- _DATA SECTION_:
• • • • • • •
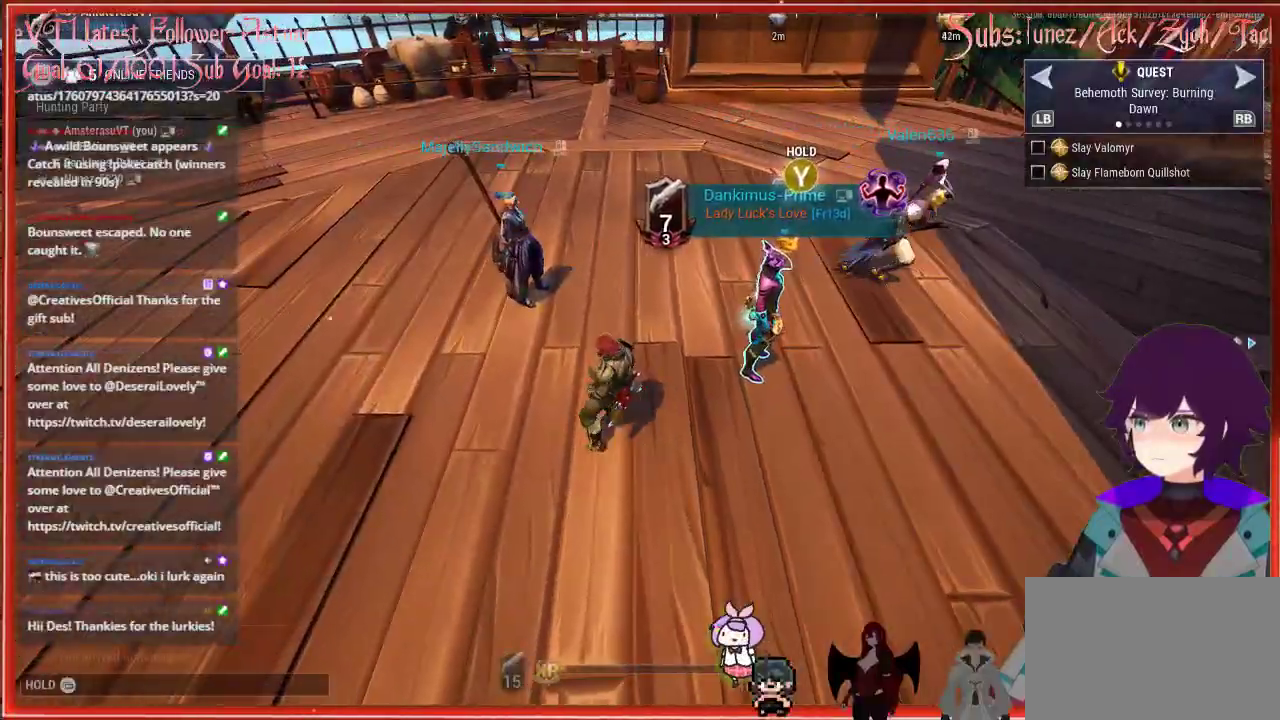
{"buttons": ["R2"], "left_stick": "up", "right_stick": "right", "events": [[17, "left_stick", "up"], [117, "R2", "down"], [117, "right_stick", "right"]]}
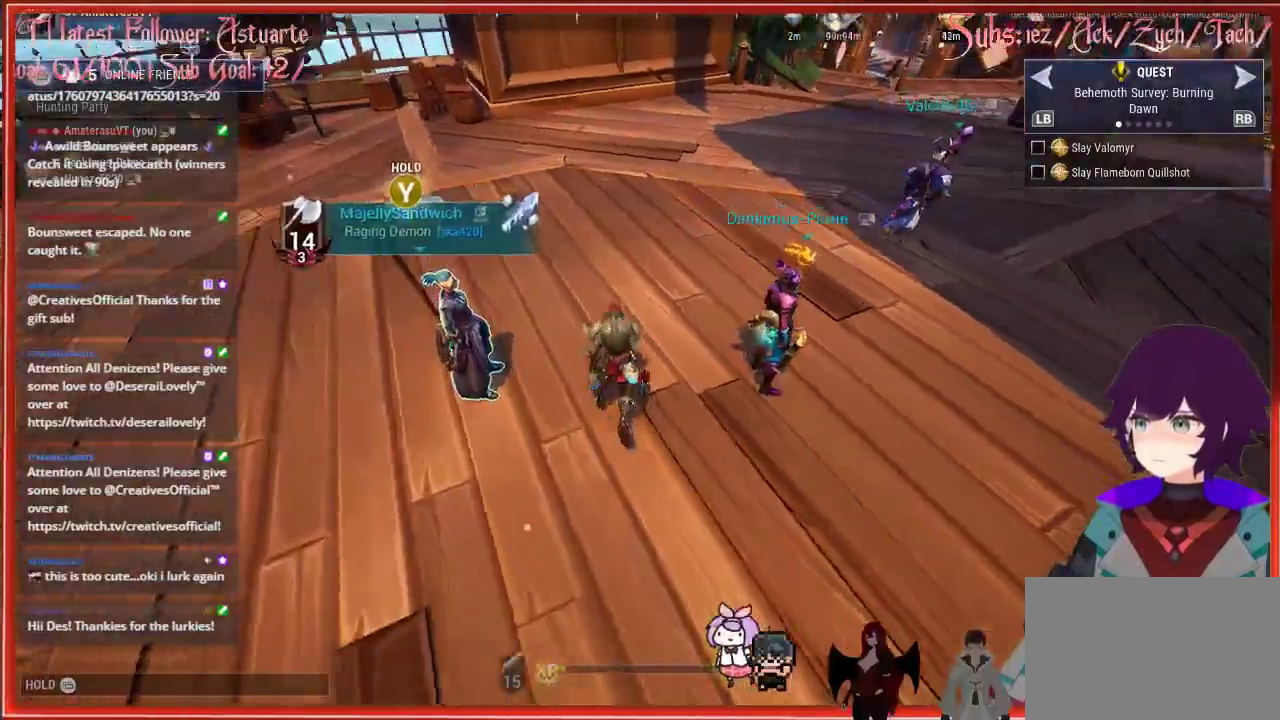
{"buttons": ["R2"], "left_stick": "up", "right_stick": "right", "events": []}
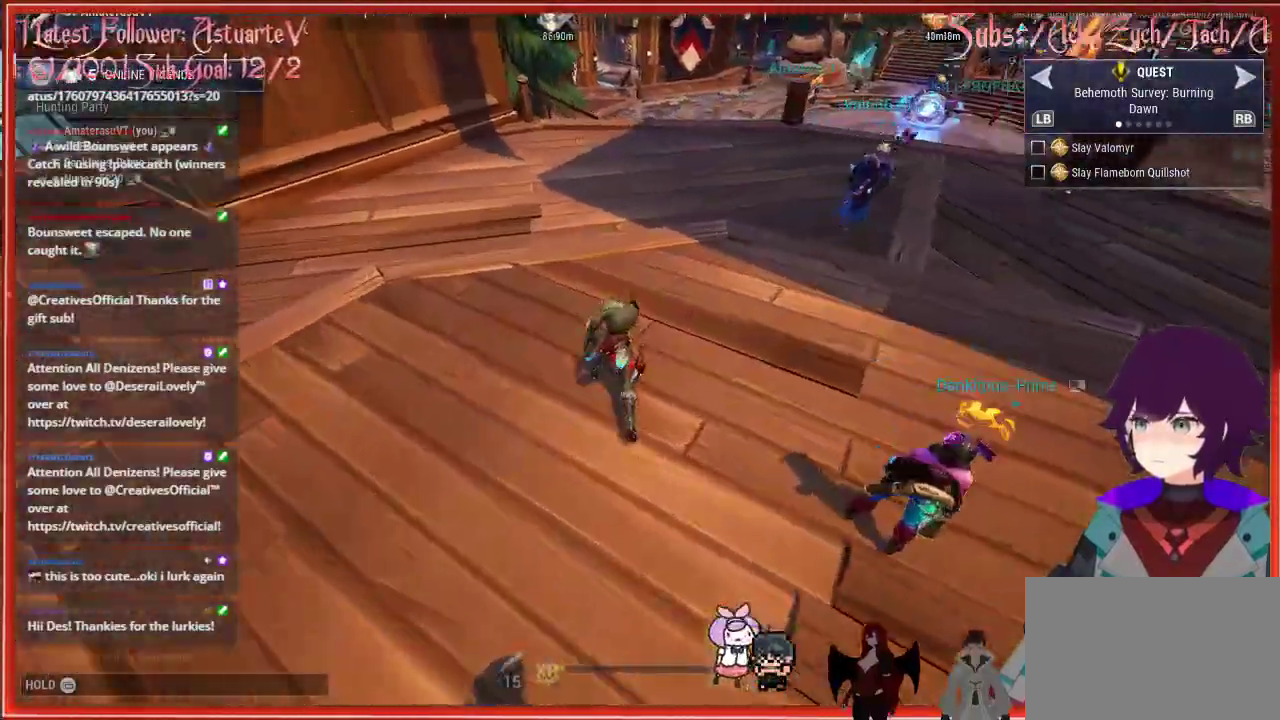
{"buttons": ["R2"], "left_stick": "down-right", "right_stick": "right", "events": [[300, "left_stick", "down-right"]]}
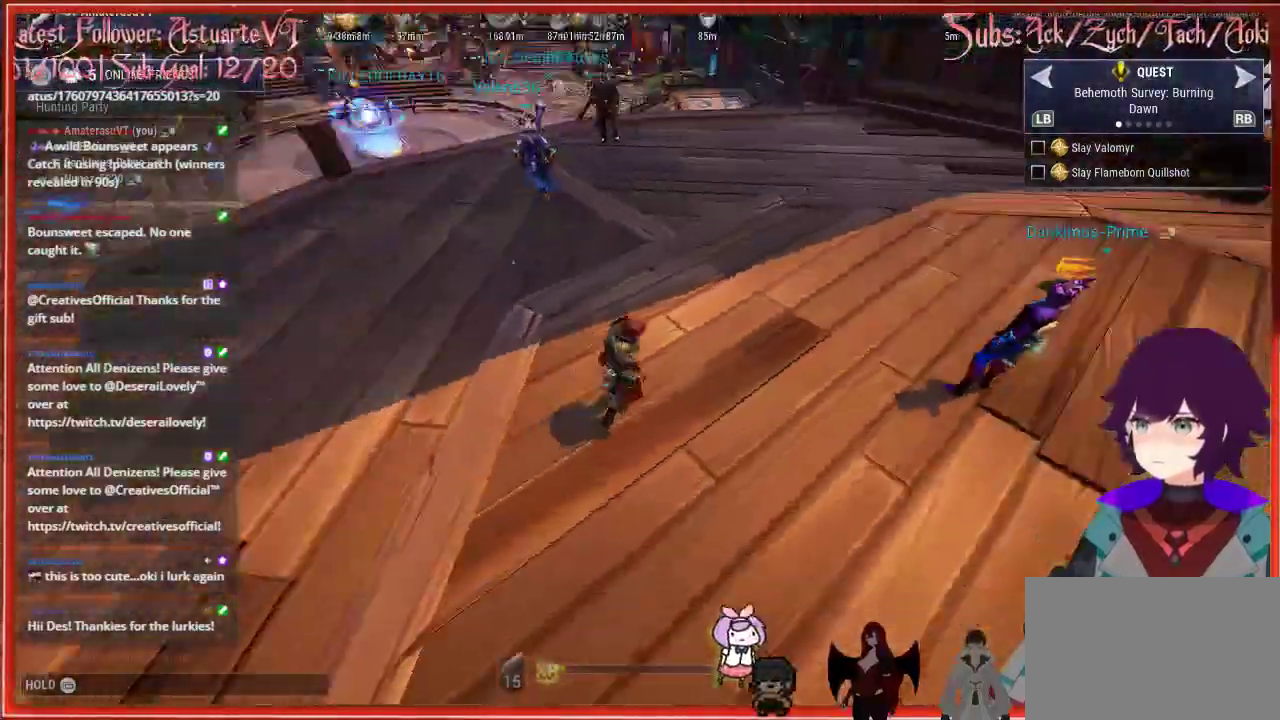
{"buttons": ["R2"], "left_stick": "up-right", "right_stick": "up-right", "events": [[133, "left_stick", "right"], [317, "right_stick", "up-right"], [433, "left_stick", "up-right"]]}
• • • • • • •
- _BRIEF_:
Line by line, give the material above again exactly, but without any pictures.

- _REPLY TO THE TASK_:
{"buttons": ["R2"], "left_stick": "up", "right_stick": "right", "events": [[17, "left_stick", "up"], [117, "R2", "down"], [117, "right_stick", "right"]]}
{"buttons": ["R2"], "left_stick": "up", "right_stick": "right", "events": []}
{"buttons": ["R2"], "left_stick": "down-right", "right_stick": "right", "events": [[300, "left_stick", "down-right"]]}
{"buttons": ["R2"], "left_stick": "up-right", "right_stick": "up-right", "events": [[133, "left_stick", "right"], [317, "right_stick", "up-right"], [433, "left_stick", "up-right"]]}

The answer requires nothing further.